# Wild camping Cornwall



## beamac (Dec 4, 2007)

Hi, Has any one any idea of site's in Cornwall to wild camp,We live in the Truro area.
We had a 5Hr power failure Sunday night, So not having tested our geny I started it up!! Great 5hrs of power, Lights-Sky TV-Hot Drinks.
All set now for camping if only we knew where to go. All the best. Beamac.


----------



## Deleted member 2636 (Dec 5, 2007)

I would not reccomend wilding it in the car park at Boscastle. It used to be good but I don't think that my nerves would be up to it any more.


----------



## David & Ann (Dec 5, 2007)

*Cornwall wilding*

Plenty of places to stop over for the night.
Perrenporth: At the roundabout, up a steep hill, you can park up without going into the proper car park, facing the ocean. Also at the same roundabout, take the level road to the lower car park. After 18:00 to 9:00 in the morning it is free.
St Agnes: Opposite the Pub is space on untarmaced ground.
Between St Agnes and Chapelporth: Most roads lead to the cliffs. You can hole up there for nights. One of these areas has a barrier, no problem, park the other side.
Chapelporth: On the beach car park. A nice cafe there.
Porthtowan:Right on the beach. Don't park in Council car park, drive passed it and park on the sandy road. Nice joint called the Blue Bar. Great views and walking paths
These are some of the places you can stop over. Keep on the Atlantic coast road and you will find an abundance of parking areas all the way to St Ives and Penzance.


----------



## JED THE SPREAD (Dec 22, 2007)

David & Ann said:


> Porthtowan:Right on the beach. Don't park in Council car park, drive passed it and park on the sandy road. Nice joint called the Blue Bar. Great views and walking paths



 and i thought it was only me and my mates that did that hehehehe....

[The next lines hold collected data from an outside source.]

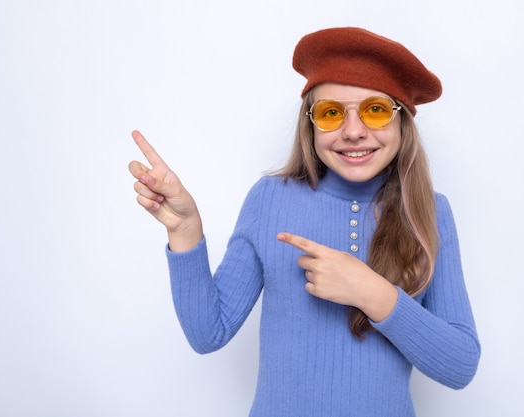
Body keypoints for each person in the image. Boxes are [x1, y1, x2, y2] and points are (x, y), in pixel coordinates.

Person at [129, 27, 480, 417]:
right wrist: (184, 230)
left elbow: (461, 365)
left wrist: (371, 292)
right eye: (331, 113)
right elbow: (208, 333)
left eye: (375, 110)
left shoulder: (430, 211)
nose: (353, 131)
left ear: (403, 122)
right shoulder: (270, 199)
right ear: (310, 125)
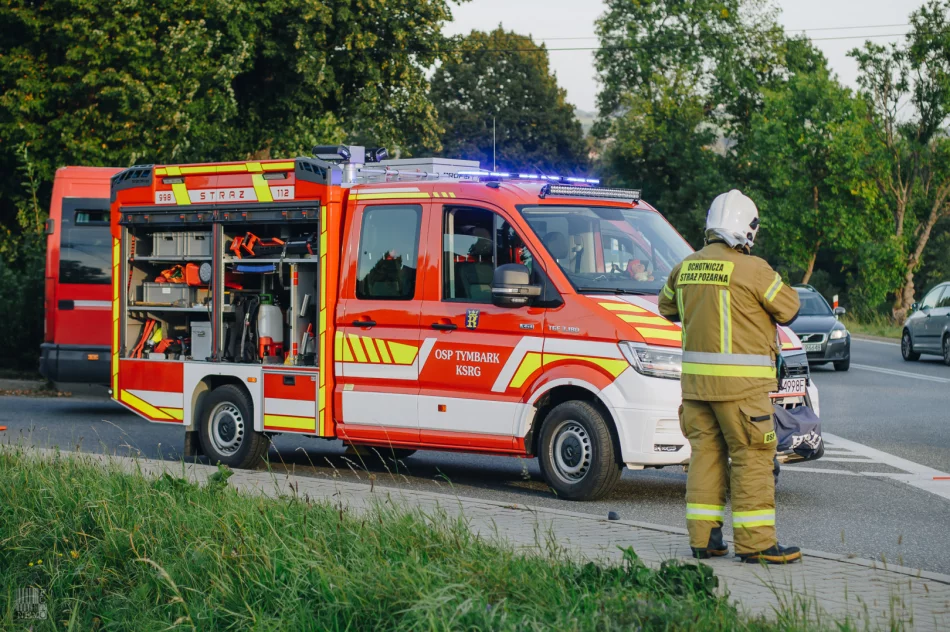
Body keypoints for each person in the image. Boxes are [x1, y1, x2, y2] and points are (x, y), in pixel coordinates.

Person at [658, 190, 802, 564]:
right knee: (752, 457)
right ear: (747, 230)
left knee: (705, 457)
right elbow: (789, 309)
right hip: (743, 392)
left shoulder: (685, 267)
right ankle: (757, 545)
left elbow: (665, 306)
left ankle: (704, 540)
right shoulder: (755, 270)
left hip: (695, 390)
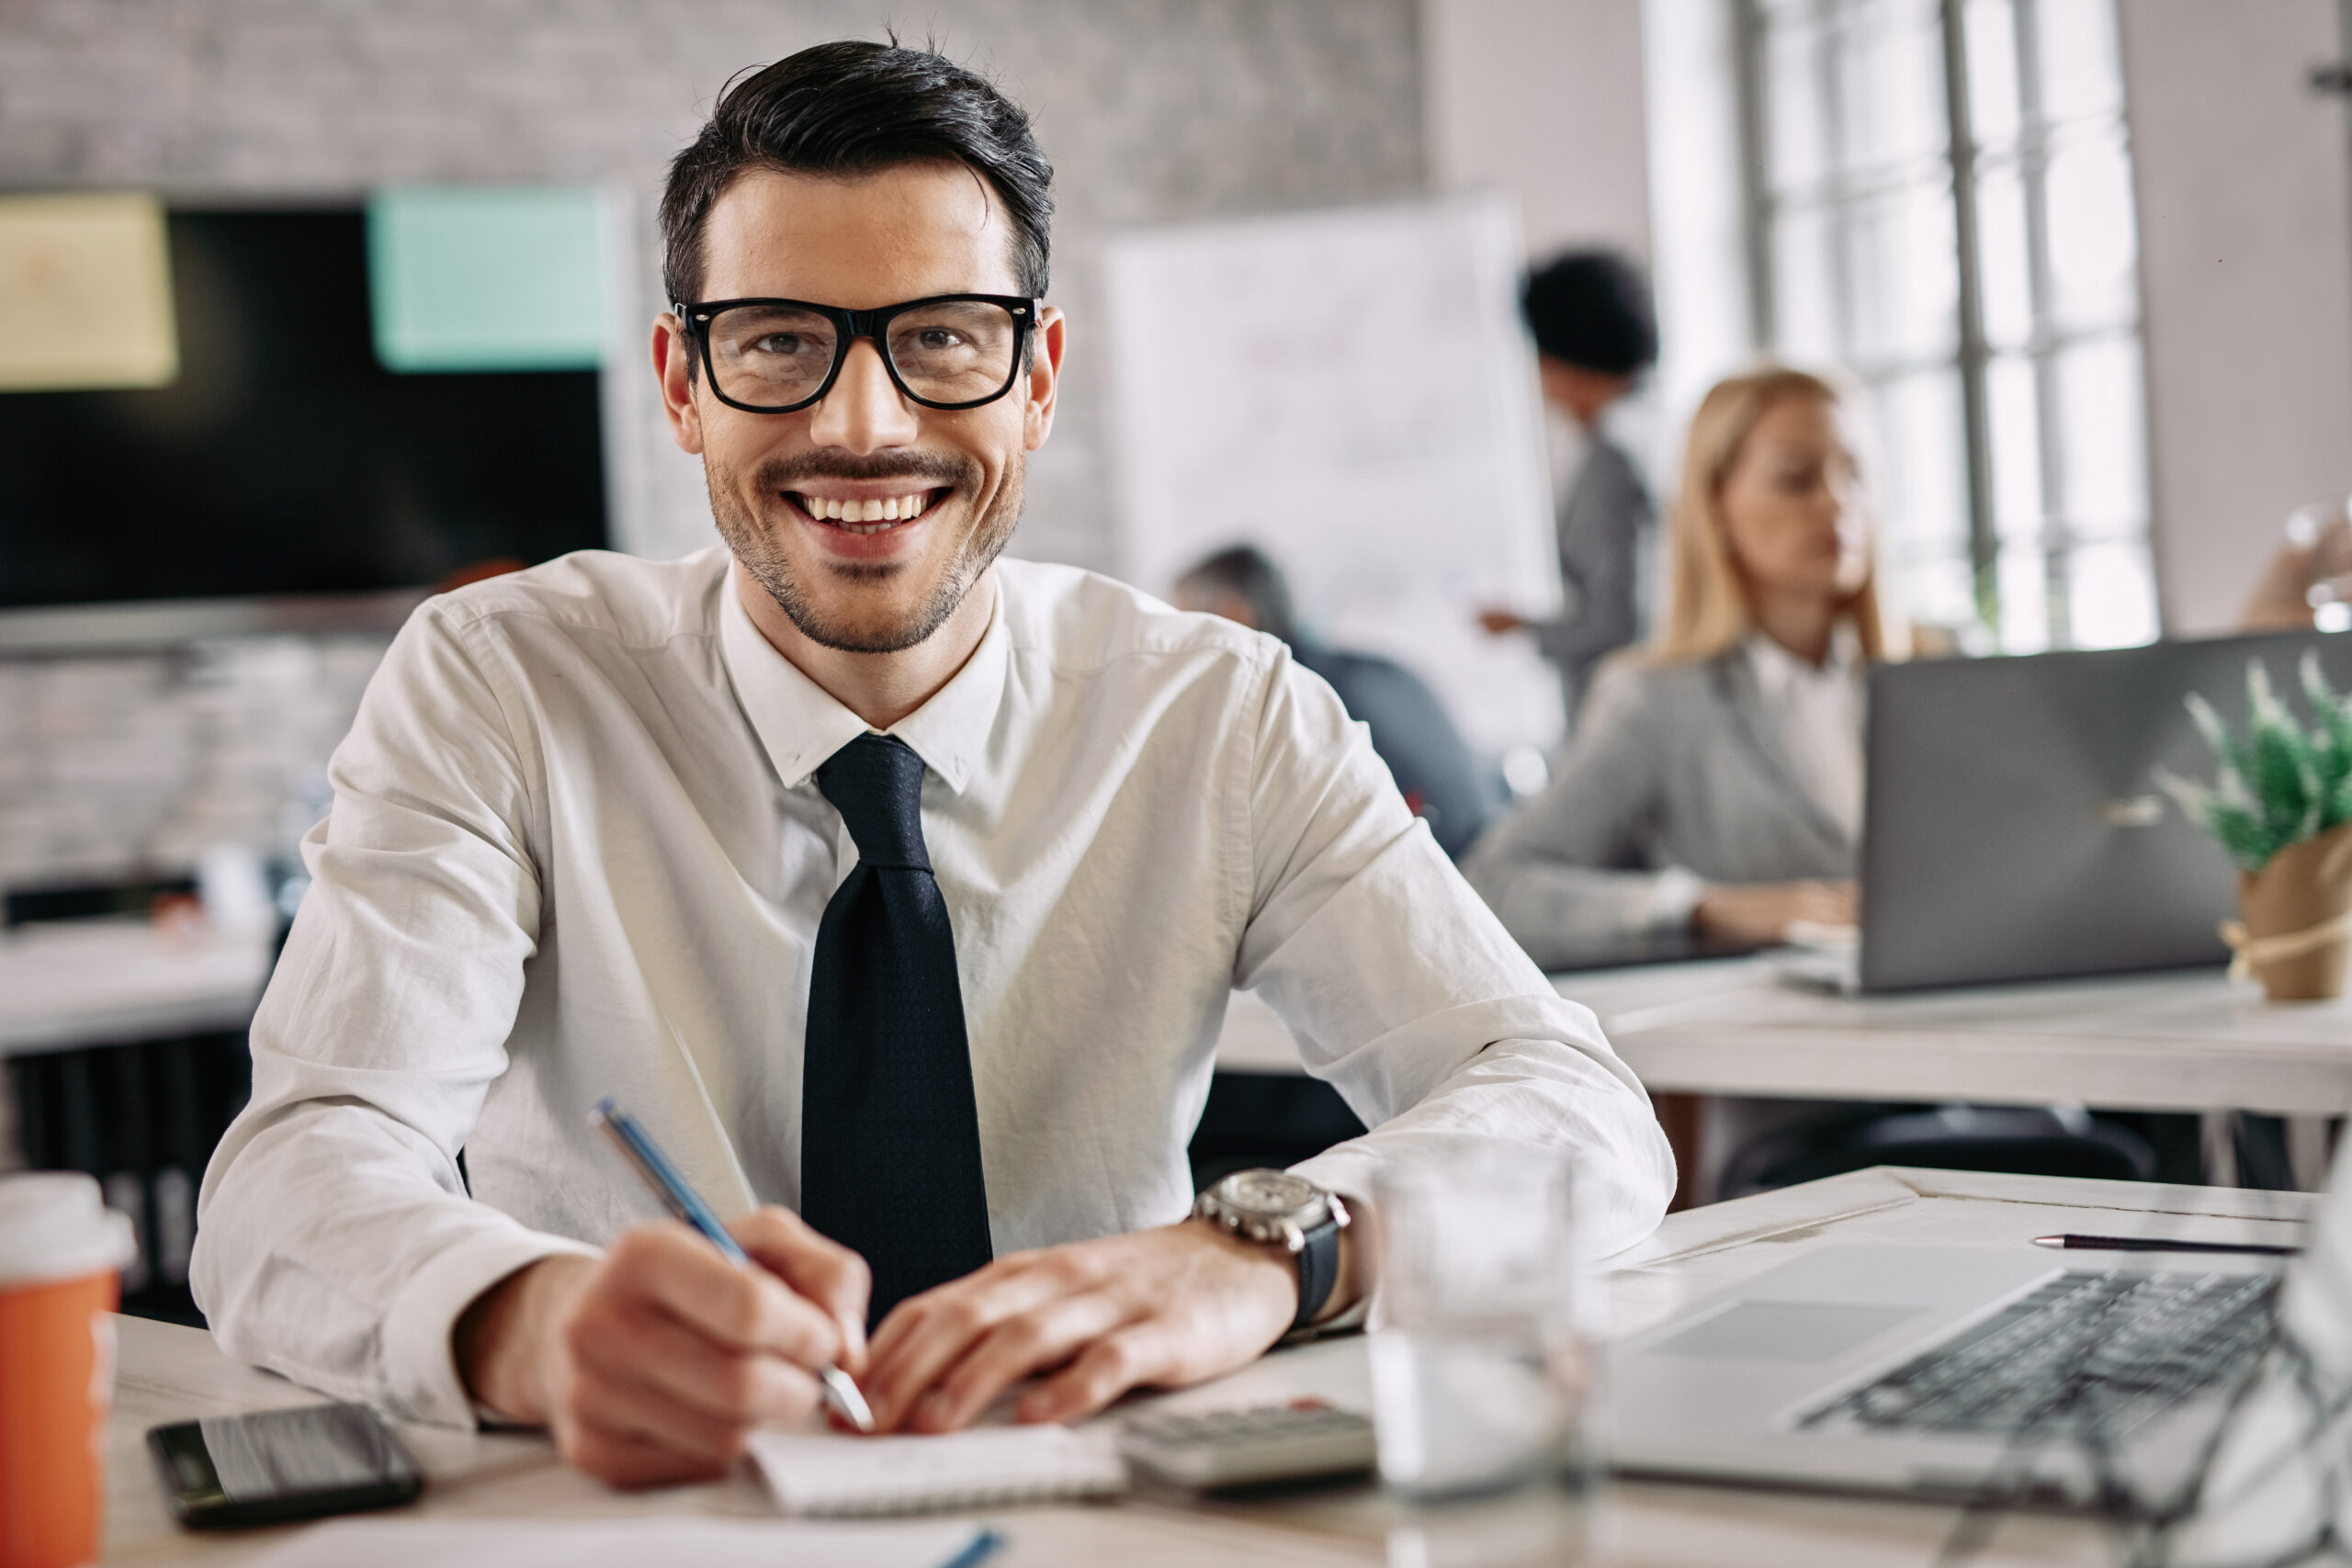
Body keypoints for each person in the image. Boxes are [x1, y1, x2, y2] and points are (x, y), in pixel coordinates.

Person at [191, 42, 1673, 1488]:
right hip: (653, 1518)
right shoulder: (498, 682)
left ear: (1038, 376)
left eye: (944, 336)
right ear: (681, 381)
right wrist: (528, 1322)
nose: (863, 424)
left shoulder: (1219, 714)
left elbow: (1574, 1106)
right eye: (777, 339)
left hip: (1120, 1518)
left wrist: (1272, 1249)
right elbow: (292, 1180)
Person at [1462, 367, 1877, 969]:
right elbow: (1494, 889)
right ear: (1716, 506)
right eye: (1796, 477)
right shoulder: (1658, 699)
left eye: (1855, 474)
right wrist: (1701, 907)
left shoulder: (1932, 672)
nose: (1838, 501)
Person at [1173, 546, 1498, 858]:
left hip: (1447, 876)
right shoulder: (1375, 669)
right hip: (1489, 854)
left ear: (1235, 614)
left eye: (1183, 623)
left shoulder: (1290, 699)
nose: (1175, 649)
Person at [1477, 251, 1660, 725]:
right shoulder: (1653, 433)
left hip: (1621, 714)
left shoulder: (1614, 461)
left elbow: (1616, 623)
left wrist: (1522, 626)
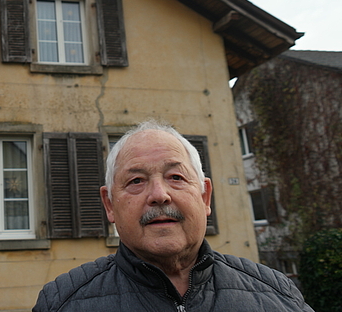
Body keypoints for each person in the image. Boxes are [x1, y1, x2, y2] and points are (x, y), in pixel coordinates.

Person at [33, 120, 313, 311]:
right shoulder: (61, 303)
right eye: (136, 181)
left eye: (176, 177)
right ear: (109, 205)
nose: (159, 194)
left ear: (205, 196)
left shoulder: (278, 295)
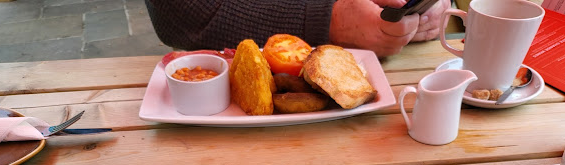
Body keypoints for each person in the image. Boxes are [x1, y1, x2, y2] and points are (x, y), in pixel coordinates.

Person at [145, 0, 452, 58]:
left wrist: (428, 6)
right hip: (221, 119)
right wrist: (332, 20)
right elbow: (179, 14)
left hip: (403, 72)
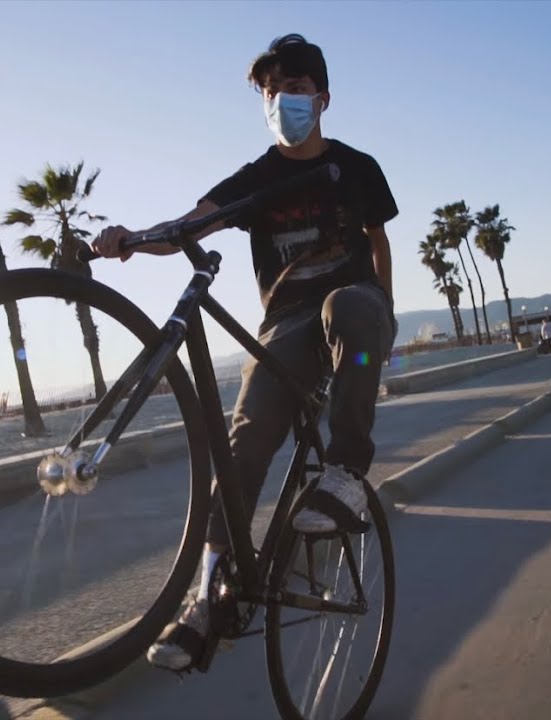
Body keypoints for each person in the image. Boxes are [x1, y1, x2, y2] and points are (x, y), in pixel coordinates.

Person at [91, 34, 398, 671]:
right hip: (284, 325)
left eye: (292, 88)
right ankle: (206, 600)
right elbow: (189, 228)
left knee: (352, 308)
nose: (280, 101)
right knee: (245, 442)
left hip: (353, 305)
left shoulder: (358, 168)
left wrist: (385, 319)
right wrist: (130, 240)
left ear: (322, 98)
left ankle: (345, 472)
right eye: (269, 92)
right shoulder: (256, 180)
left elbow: (378, 243)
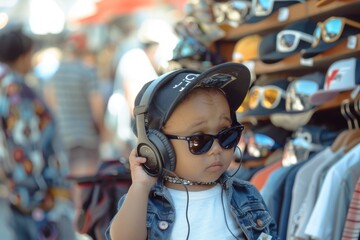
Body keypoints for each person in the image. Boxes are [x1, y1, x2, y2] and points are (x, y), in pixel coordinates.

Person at [106, 62, 278, 240]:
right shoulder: (146, 203)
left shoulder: (246, 196)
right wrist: (140, 186)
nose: (217, 149)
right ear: (156, 147)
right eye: (199, 140)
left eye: (227, 135)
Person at [0, 26, 75, 239]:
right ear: (24, 56)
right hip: (38, 200)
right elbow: (29, 149)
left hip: (17, 195)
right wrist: (42, 197)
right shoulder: (19, 93)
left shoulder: (5, 87)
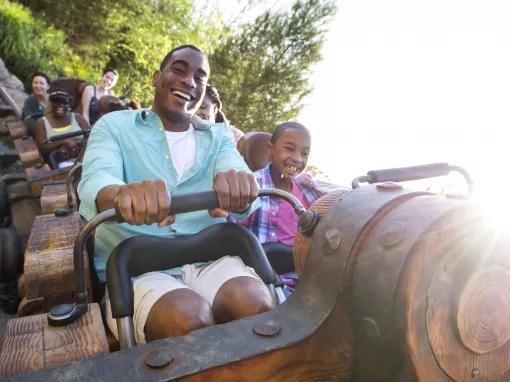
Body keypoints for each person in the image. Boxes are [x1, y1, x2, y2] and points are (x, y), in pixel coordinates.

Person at [78, 45, 273, 345]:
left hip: (211, 257)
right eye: (179, 70)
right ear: (156, 78)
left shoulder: (218, 136)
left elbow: (236, 175)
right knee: (188, 319)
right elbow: (96, 181)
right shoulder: (114, 126)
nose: (189, 82)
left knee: (255, 305)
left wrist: (240, 185)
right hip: (139, 267)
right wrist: (121, 195)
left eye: (200, 78)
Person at [234, 122, 325, 294]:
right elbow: (235, 230)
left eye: (304, 153)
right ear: (270, 149)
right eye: (289, 149)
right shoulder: (253, 186)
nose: (297, 158)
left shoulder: (309, 190)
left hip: (304, 275)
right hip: (266, 277)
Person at [34, 90, 90, 168]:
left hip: (83, 156)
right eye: (56, 102)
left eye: (64, 103)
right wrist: (62, 142)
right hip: (59, 161)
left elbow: (92, 137)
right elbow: (42, 148)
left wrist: (77, 144)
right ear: (50, 104)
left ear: (69, 105)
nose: (60, 105)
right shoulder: (41, 122)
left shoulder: (78, 118)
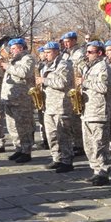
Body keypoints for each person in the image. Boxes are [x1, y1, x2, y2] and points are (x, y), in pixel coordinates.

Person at [77, 41, 111, 186]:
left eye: (90, 52)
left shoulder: (104, 67)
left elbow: (104, 87)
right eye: (87, 52)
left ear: (99, 53)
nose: (87, 54)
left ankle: (103, 172)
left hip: (98, 111)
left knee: (99, 144)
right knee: (89, 144)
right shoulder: (89, 67)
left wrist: (85, 82)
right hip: (87, 110)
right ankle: (95, 170)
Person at [36, 42, 75, 173]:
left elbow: (63, 82)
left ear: (57, 51)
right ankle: (56, 158)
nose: (45, 55)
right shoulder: (45, 65)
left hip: (61, 105)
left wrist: (44, 81)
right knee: (51, 134)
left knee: (63, 134)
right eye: (45, 52)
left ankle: (67, 160)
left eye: (48, 52)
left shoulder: (64, 65)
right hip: (49, 105)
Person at [0, 38, 35, 163]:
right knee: (12, 126)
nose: (12, 51)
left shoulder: (28, 58)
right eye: (11, 48)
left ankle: (26, 151)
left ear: (21, 47)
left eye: (14, 48)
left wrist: (8, 67)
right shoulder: (14, 60)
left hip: (22, 100)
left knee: (23, 126)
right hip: (10, 99)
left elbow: (25, 72)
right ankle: (18, 148)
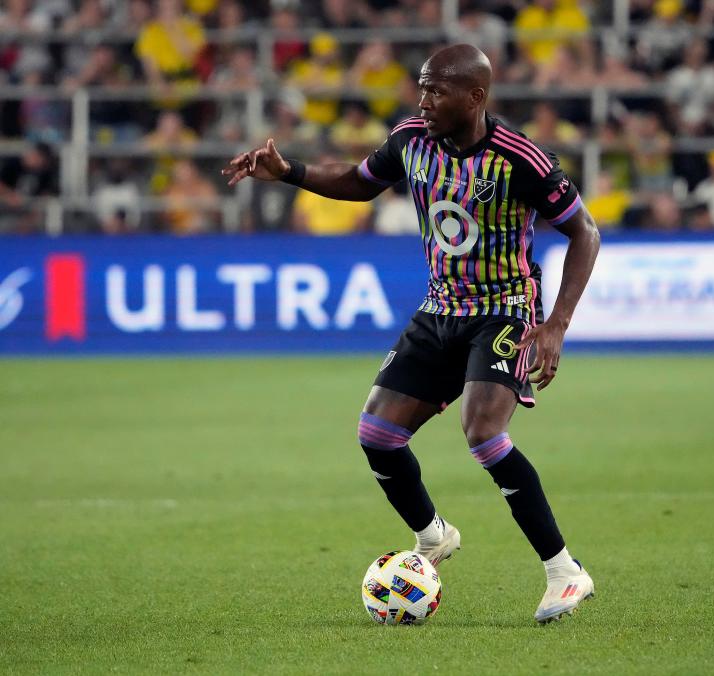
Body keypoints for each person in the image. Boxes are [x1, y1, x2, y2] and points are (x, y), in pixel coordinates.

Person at [222, 44, 601, 624]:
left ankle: (564, 571)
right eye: (420, 88)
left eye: (436, 91)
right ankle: (433, 535)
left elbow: (585, 233)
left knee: (482, 432)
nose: (422, 101)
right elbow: (358, 181)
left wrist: (555, 326)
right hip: (440, 308)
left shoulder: (519, 157)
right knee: (376, 432)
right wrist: (291, 172)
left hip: (505, 309)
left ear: (475, 97)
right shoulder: (410, 139)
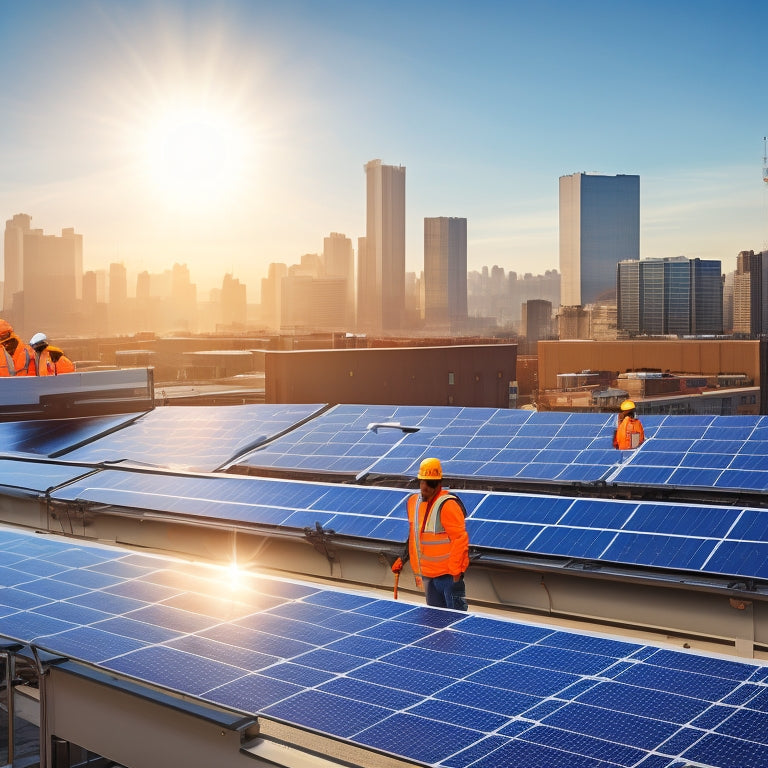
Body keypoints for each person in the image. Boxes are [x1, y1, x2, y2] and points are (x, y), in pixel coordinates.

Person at [391, 457, 469, 611]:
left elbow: (460, 540)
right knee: (434, 620)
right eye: (422, 482)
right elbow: (415, 536)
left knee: (457, 619)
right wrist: (403, 557)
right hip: (428, 576)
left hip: (449, 577)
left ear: (438, 483)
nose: (424, 487)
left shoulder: (448, 504)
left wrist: (456, 573)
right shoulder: (414, 503)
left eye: (429, 483)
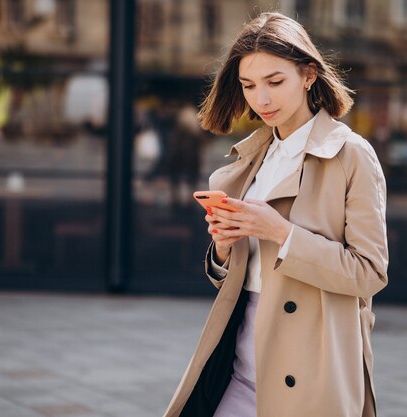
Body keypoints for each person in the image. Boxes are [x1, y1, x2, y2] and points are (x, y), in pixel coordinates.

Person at [163, 12, 389, 417]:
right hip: (240, 360)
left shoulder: (351, 155)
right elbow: (237, 278)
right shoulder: (249, 160)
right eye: (249, 85)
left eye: (274, 82)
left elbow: (370, 273)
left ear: (308, 75)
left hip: (311, 369)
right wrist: (223, 248)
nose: (260, 99)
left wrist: (283, 234)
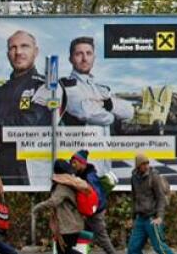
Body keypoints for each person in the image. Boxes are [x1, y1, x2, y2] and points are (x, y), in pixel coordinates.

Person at [0, 31, 51, 185]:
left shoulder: (45, 86)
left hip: (31, 176)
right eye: (13, 47)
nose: (18, 52)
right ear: (8, 54)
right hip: (1, 172)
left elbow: (25, 127)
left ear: (36, 52)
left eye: (24, 46)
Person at [57, 37, 134, 174]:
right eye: (79, 54)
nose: (84, 58)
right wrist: (111, 114)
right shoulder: (66, 86)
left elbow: (129, 111)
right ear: (71, 59)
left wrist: (105, 104)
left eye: (88, 53)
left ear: (94, 58)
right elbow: (88, 112)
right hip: (80, 167)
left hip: (104, 166)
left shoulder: (101, 89)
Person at [33, 159, 101, 254]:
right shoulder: (69, 182)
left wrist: (37, 207)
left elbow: (54, 201)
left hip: (69, 224)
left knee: (64, 250)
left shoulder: (62, 186)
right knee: (63, 250)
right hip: (71, 222)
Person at [71, 150, 127, 254]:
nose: (73, 165)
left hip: (95, 214)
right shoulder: (83, 174)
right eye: (72, 163)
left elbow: (96, 197)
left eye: (75, 163)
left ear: (82, 163)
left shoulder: (89, 177)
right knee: (79, 235)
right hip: (90, 213)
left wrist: (92, 211)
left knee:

http://www.freewebs.com/ababyonboard/northwalestolandsend.htm

jed


----------



## David & Ann (Dec 23, 2007)

JED THE SPREAD said:


> and i thought it was only me and my mates that did that hehehehe....
> 
> http://www.freewebs.com/ababyonboard/northwalestolandsend.htm
> 
> jed



Howdy Jed, I live in Porthtowan, you have to pass my house to get to the beach. Pop in anytime when you are here next time. If we are not playing pool at the Unicorn pub we are at the blue. I love it here. I am at home only between September and December and April, otherwise always on the road in Europe.


----------



## clarkson (Dec 27, 2007)

Harlyn Bay...

http://www.wildcamping.co.uk/forums/showthread.php?t=2219


----------



## purplejo (Mar 27, 2011)

David & Ann said:


> Howdy Jed, I live in Porthtowan, you have to pass my house to get to the beach. Pop in anytime when you are here next time. If we are not playing pool at the Unicorn pub we are at the blue. I love it here. I am at home only between September and December and April, otherwise always on the road in Europe.


 
are we able to camp on the beach there?


----------



## David & Ann (Mar 27, 2011)

purplejo said:


> are we able to camp on the beach there?


 
Hi Purplejo, You cannot camp on the sands with tent or whatever. You can park up on this sandy road, stay put and crash out in your van. If this place is full, there is another spot right opposite the shops is a road that goes over a small stream, on the left hand side is open space, you crash out there. Don't worry about the "no parking sign" The village don't know who put it up and it certainly does not belong to the Council. This spot is 100yards from the beach.


----------



## Rubbertramp (Jul 12, 2011)

The National Trust car park at Park Head is a good spot....near Porthcothan Bay. Turn left about a mile from Porthcothan when you see the (very small) sign halfway down the hill.
Nice and secluded with great walks along the cliffs and surfing down on Diggory's bay. Watch the tides though!


----------



## Canalsman (Jul 13, 2011)

Rubbertramp said:


> The National Trust car park at Park Head is a good spot....near Porthcothan Bay. Turn left about a mile from Porthcothan when you see the (very small) sign halfway down the hill.
> Nice and secluded with great walks along the cliffs and surfing down on Diggory's bay. Watch the tides though!


 
Do you mean turn right rather than left?

Regards

Chris


----------



## Chr (Jul 20, 2011)

*Group camping?*

Could anyone here suggest a spot for a nice wild camping hideaway near Padstow?
We have our own tents, and we are a bigger group ( ...)

Cheers!


----------



## sari4 (Jul 21, 2011)

*Praa sands carpark.*

Lovely and flat and right next to the beach. Great surf when conditions are right for south coast.5 min walk to toilets though so you need your own. Will allow over night parking as long as you get your 24 hr ticket approx £6. May have gone up for the summer. They are quite hot on clamping though so you MUST get your ticket, we saw a car clamped while we were there. 5 minute walk to Sandbar....good pub, great views , nice food. Disadvantages dogs can only go on beach in the summer between 7pm and 7am so we use this one October to May.


----------



## Piglets Pilot (Jul 21, 2011)

Hi just came back from St Agnes Beacon, lovely car park by tin mine Wheal Coates 150 yrds from coastal path no views from car park but fab scenery over chapel borth beach area nice walks ( very breezey when we were there.


----------



## Piglets Pilot (Jul 21, 2011)

Also Marazion along sea wall towards Penzances end or in car park opposite fish and chip shop charges £5 a night or Tintagel car park £3 overnight


----------